Je ne suis pas concerné, puis-je ignorer le questionnaire de mon client ?

Non. L’obligation pèse sur lui, mais elle se traduit pour vous par une exigence contractuelle. Ne pas répondre, ou répondre tardivement, revient à se placer en défaut vis-à-vis d’un donneur d’ordre qui doit documenter la sécurité de sa chaîne d’approvisionnement.

La loi française est-elle applicable aujourd’hui ?

À la date de rédaction de cet article, le projet de loi Résilience qui transpose NIS 2 n’est pas promulgué et ses décrets d’application ne sont pas parus. Les obligations formelles d’enregistrement et de notification ne sont donc pas encore exigibles. Cela ne suspend ni les démarches déjà engagées par les grandes entités, ni les exigences qu’elles répercutent sur leurs fournisseurs.

Qu’est-ce que le ReCyF et dois-je l’appliquer ?

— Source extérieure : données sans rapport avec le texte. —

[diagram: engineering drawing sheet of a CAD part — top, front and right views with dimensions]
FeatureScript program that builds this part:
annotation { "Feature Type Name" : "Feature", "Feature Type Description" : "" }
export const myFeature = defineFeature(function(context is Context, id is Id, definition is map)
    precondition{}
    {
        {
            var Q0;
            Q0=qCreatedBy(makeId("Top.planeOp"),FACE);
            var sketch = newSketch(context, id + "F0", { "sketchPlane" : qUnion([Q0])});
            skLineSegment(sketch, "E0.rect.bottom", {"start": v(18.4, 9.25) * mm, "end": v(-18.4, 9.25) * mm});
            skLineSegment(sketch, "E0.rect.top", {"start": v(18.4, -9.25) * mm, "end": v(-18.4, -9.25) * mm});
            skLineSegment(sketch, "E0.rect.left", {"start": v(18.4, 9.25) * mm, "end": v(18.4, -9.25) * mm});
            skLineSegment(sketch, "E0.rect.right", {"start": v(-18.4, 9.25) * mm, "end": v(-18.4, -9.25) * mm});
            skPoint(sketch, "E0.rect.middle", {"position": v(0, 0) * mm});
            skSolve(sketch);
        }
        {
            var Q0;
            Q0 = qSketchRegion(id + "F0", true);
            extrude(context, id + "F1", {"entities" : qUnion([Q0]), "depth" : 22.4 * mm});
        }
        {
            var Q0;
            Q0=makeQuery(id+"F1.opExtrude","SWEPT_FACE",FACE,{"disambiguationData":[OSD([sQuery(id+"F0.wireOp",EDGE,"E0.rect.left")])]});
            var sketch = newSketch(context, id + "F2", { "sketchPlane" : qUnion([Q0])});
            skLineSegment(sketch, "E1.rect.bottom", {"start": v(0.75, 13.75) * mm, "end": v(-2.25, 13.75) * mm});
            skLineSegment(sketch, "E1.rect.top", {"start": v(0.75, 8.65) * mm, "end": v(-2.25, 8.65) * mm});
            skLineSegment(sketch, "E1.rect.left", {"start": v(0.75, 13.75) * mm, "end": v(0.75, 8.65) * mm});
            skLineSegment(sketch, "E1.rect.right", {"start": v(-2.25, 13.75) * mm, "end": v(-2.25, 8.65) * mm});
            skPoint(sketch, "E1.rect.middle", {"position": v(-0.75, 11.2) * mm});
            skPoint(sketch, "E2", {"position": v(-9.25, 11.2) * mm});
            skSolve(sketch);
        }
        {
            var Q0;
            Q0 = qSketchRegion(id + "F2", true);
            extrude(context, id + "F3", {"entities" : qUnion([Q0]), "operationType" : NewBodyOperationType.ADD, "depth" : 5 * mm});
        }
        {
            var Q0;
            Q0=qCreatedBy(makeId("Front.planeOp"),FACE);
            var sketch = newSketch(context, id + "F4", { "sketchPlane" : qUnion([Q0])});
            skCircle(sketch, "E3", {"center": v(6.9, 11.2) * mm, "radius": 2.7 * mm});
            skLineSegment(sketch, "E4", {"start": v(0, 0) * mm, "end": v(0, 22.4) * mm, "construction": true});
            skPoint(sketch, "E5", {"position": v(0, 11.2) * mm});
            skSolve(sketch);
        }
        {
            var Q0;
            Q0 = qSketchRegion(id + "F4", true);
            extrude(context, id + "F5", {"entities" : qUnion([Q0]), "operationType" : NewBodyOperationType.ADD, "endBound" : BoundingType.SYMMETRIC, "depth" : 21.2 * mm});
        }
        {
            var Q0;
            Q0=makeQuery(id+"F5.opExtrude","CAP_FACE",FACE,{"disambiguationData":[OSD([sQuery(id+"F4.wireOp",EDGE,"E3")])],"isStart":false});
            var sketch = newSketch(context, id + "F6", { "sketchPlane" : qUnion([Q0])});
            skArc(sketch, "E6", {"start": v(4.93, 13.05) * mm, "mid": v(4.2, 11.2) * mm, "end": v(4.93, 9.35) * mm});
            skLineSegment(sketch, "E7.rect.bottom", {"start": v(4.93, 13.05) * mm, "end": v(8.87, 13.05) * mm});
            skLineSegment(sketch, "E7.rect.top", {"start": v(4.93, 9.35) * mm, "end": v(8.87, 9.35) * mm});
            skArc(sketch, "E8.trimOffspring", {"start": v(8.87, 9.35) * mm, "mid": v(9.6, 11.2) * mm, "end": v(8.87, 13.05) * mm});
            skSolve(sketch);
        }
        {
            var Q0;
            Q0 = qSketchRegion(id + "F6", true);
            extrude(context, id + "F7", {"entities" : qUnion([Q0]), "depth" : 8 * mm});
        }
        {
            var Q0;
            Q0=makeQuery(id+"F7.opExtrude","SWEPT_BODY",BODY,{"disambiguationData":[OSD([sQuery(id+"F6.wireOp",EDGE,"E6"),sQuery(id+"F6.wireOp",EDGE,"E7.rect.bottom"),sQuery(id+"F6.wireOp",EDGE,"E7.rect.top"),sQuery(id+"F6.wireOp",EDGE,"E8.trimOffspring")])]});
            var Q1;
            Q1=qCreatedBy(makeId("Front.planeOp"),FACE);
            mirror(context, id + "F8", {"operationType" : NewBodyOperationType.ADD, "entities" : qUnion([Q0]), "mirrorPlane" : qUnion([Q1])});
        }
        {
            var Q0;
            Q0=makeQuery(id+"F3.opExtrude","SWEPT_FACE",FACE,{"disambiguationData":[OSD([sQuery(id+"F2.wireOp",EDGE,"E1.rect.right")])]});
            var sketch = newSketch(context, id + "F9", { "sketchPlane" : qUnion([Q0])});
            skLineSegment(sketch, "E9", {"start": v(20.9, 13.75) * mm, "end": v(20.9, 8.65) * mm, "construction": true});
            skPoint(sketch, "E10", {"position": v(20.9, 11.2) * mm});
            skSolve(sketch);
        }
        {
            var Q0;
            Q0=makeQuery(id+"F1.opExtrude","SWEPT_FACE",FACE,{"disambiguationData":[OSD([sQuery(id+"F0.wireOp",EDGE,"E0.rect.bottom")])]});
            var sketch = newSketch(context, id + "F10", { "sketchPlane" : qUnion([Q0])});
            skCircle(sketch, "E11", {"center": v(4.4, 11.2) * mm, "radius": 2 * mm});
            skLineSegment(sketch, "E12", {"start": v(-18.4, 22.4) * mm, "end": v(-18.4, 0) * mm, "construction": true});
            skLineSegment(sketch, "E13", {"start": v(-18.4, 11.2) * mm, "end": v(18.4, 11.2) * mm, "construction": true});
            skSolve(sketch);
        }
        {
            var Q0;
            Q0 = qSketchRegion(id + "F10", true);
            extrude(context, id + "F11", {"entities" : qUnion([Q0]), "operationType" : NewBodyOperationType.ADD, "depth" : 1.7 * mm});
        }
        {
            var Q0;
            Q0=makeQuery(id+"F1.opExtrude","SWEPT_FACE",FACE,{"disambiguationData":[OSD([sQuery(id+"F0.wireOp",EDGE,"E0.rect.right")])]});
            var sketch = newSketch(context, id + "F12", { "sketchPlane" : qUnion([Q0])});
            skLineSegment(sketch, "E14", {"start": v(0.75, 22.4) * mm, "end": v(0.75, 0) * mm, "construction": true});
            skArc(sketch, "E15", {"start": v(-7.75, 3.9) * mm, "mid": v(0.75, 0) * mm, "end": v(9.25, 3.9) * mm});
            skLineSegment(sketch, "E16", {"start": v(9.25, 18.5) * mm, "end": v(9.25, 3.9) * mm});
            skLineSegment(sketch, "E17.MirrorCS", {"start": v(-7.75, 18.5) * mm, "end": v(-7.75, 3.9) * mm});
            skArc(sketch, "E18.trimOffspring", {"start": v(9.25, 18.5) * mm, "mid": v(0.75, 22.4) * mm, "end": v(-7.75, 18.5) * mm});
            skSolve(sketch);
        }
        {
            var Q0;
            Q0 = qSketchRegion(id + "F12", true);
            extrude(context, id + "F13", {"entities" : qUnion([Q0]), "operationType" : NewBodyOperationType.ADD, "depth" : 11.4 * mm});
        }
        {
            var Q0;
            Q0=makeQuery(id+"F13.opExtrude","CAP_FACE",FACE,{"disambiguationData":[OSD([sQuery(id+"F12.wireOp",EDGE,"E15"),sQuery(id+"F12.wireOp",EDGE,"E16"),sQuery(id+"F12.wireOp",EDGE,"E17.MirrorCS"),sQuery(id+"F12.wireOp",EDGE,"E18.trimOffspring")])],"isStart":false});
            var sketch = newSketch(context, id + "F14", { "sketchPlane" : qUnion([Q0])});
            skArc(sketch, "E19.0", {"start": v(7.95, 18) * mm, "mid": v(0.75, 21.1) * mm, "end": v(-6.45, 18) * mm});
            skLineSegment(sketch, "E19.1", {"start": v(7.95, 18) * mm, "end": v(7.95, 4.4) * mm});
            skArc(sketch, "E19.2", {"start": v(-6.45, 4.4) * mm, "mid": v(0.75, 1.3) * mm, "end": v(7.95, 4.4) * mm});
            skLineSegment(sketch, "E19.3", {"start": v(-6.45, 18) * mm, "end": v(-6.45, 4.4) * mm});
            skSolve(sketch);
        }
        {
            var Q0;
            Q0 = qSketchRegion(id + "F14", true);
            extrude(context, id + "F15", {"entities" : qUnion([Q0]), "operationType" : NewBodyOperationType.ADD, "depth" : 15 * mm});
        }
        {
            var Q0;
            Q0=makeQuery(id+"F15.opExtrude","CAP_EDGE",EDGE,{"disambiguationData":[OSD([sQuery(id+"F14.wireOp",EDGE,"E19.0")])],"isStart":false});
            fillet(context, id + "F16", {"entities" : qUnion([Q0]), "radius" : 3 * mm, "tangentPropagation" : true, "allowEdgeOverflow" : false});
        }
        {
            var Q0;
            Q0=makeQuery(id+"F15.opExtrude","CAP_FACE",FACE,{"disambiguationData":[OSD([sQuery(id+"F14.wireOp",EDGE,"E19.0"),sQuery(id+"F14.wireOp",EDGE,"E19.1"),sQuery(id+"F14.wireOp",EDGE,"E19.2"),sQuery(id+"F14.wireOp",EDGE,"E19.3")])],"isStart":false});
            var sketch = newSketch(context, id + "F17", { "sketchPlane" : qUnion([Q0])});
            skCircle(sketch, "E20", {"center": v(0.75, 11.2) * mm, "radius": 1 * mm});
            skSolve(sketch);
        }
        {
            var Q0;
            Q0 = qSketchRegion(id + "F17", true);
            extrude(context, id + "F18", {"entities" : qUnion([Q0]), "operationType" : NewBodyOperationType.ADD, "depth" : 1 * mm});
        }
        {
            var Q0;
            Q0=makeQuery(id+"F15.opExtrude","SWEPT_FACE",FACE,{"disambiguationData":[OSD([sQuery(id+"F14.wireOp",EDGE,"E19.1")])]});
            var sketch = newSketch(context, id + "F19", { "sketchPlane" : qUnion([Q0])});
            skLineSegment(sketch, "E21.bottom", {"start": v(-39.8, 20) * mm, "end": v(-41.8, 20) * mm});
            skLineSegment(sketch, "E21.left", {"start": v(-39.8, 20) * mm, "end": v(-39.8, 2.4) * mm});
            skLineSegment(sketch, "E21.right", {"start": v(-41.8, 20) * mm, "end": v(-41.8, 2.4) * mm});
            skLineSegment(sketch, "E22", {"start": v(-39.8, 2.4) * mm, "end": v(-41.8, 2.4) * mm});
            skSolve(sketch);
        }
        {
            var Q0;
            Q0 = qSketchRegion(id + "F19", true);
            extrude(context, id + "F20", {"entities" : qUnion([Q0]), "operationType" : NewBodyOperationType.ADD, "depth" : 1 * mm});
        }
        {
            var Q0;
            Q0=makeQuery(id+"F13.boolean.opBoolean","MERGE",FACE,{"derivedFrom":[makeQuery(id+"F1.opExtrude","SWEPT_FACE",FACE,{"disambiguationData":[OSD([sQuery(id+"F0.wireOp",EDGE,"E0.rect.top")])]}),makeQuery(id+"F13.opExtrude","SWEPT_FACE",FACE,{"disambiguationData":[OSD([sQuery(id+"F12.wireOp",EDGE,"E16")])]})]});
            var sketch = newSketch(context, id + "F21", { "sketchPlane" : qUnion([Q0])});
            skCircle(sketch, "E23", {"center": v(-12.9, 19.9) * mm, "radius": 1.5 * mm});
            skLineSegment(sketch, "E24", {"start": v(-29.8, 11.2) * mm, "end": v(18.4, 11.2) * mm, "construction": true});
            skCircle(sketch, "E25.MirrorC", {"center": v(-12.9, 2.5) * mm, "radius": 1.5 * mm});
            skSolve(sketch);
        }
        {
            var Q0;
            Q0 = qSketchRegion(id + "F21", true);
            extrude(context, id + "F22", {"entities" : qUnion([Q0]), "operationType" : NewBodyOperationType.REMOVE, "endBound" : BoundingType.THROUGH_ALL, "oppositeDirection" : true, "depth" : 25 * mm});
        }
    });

C’est le Référentiel Cyber France, publié par l’ANSSI le 17 mars 2026. Il liste les mesures recommandées pour atteindre les objectifs de sécurité de NIS 2. L’agence le présente comme un document de travail, non obligatoire par défaut. Si vous n’êtes pas assujetti, il ne s’impose pas à vous, mais il constitue une grille de lecture utile pour comprendre ce que votre client cherche à vérifier.

Quelle est la mesure la plus rentable si je ne peux en faire qu’une ?

L’authentification multifacteur sur la messagerie et les accès distants. Elle est souvent incluse dans les licences déjà payées, elle se déploie en quelques heures, et elle figure dans la quasi-totalité des questionnaires fournisseurs.

Mon prestataire informatique peut-il remplir le questionnaire à ma place ?

Il peut, et il devrait, renseigner la partie technique et préciser le périmètre exact de son contrat. La signature du document reste la vôtre : c’est votre entreprise qui s’engage. Relisez chaque affirmation avant de valider.

Et si mon client me demande d’appliquer des mesures que je ne peux pas financer ?

Dites-le, avec un calendrier. Un plan de mise en conformité échelonné, écrit et daté, est presque toujours accepté. Un refus silencieux ou une promesse non tenue le sont beaucoup moins.

Sources

  • Directive (UE) 2022/2555 du Parlement européen et du Conseil du 14 décembre 2022, dite NIS 2, articles 2, 3, 21 et 41 (JOUE L 333, 27 décembre 2022).
  • Recommandation 2003/361/CE de la Commission concernant la définition des micro, petites et moyennes entreprises, annexe, article 2.
  • ANSSI, page « La directive NIS 2 », cyber.gouv.fr, consultée le 10 août 2026 (publication du ReCyF le 17 mars 2026).
  • ANSSI, simulateur MonEspaceNIS2, monespacenis2.cyber.gouv.fr/simulateur.
  • Sénat, dossier législatif pjl24-033 (dépôt le 15 octobre 2024, texte adopté le 12 mars 2025).
  • Assemblée nationale, dossier législatif DLR5L17N50731, texte de la commission spéciale n° 1779 du 10 septembre 2025, consulté le 10 août 2026.